Durian Tawing Magetan: Pohonnya Kembar, tapi Rasanya Berbeda

Durian Tawing Magetan: Pohonnya Kembar, tapi Rasanya Berbeda

Berusia lebih dari tiga abad, nama durian tawing begitu legendaris. Demi mendapatkannya, para penggemar rela melekan alias bermalam.

USIANYA sangat tua, lebih dari 350 tahun. Sudah lima generasi yang merawatnya. Namun, dua pohon kembar di Dusun Tawing, Desa Plumpung, Kecamatan Plaosan, Kabupaten Magetan, itu tetap berdiri kukuh.

Jarak antar pohon cuma 5 meter. Tingginya menjulang hampir setara lima rumah dengan diameter batang mencapai 120 sentimeter. Daun-daunnya rimbun dan memayung. Dua-duanya istiqamah menghasilkan buah yang sangat tersohor kenikmatannya. Warga setempat biasa menyebutnya duren kembar.

Dua pohon itulah yang menghasilkan durian legendaris asal Magetan, durian tawing. Jenis tersebut juga diakui secara nasional. Kementerian Pertanian (Kementan) sudah menetapkannya sebagai varietas unggulan.

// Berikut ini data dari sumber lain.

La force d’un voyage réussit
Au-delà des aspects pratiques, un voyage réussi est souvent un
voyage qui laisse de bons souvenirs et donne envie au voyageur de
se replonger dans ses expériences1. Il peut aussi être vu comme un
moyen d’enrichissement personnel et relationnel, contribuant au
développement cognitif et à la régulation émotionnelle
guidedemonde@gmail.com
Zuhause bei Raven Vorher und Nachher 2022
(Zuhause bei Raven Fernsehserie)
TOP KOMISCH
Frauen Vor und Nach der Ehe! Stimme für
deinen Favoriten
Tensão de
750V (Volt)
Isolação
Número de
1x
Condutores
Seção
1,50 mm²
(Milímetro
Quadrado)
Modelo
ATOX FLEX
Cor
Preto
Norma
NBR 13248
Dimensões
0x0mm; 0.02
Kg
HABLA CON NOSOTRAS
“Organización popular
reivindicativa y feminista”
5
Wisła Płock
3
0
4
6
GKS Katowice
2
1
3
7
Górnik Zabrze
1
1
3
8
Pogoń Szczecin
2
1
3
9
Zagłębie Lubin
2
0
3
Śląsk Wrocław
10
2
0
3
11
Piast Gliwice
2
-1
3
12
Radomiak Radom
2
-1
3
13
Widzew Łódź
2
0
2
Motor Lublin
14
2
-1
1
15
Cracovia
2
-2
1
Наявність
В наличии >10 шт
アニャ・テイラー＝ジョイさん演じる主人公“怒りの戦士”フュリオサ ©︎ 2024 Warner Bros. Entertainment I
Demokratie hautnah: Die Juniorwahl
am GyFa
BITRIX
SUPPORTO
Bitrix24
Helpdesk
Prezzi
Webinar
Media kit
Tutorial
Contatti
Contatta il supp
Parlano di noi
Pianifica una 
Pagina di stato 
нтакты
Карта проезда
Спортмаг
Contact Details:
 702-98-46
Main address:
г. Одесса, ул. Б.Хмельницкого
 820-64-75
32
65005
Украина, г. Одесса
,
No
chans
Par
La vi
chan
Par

Saat ini dua pohon itu dikelola pasangan kakak adik, Warno dan Suti. Masing-masing mengelola satu pohon. “Kalau dari cerita dari orang tua dan kakek, saat babat alas (membuka lahan, Red) desa, pohon kembar ini sudah ada. Sekarang saya adalah generasi kelima,” cerita Warno, salah seorang pemilik pohon.

Durian tawing memang memiliki banyak keistimewaan jika dibandingkan dengan jenis lain. Terutama soal rasa buah yang maknyus. Yang juga unik, dua pohon kembar itu memiliki perbedaan rasa yang sama-sama diakui kualitasnya.

Buah dari pohon yang dirawat Warno memiliki bentuk yang cenderung bulat lonjong. Kulitnya berwarna hijau kecokelatan. Beratnya berkisar 1–5 kilogram.

Rasa daging buahnya istimewa. Pada gigitan pertama, nuansa creamy buah bak pecah di mulut. Pahitnya muncul di awal dan bikin lidah kebas. Disusul rasa manis yang memanjakan lidah. Selain itu, penikmat durian itu bakal menemui sensasi alkohol yang menguap. Semriwing melintas di hidung.

Beda dengan durian pada umumnya yang cepat hilang rasa pahitnya, durian tawing milik Warno memberikan after taste yang panjang. Begitu juga manisnya yang masih terasa dan hangat di tenggorokan.

Bagi yang tidak kuat dengan durian tersebut, penikmat durian bisa mencoba durian tawing dari pohon yang dimiliki Suti. Rasanya lebih lembut. Manisnya dominan. Namun, pada kunyahan akhir, rasa pahit tipis yang menyeruak muncul.

Durian tawing juga menawarkan kelebihan lain. Ponggenya sangat kecil. Bahkan, ada juga buah yang tidak berbiji.

Karena pohonnya tinggal dua, produksi durian tawing tidak banyak. Rata-rata 500 buah tiap pohon tiap panen. Karena itu, para penggemarnya sampai rela bermalam hanya demi menunggu buah jatuhan.

Ya, karena pohonnya yang tinggi, pemilik pohon tidak mengikat buah atau memanennya dengan metode lain. Pemilik cukup menunggu suara buk. Penanda durian jatuh. ”Biasanya subuh,” ujar Suti.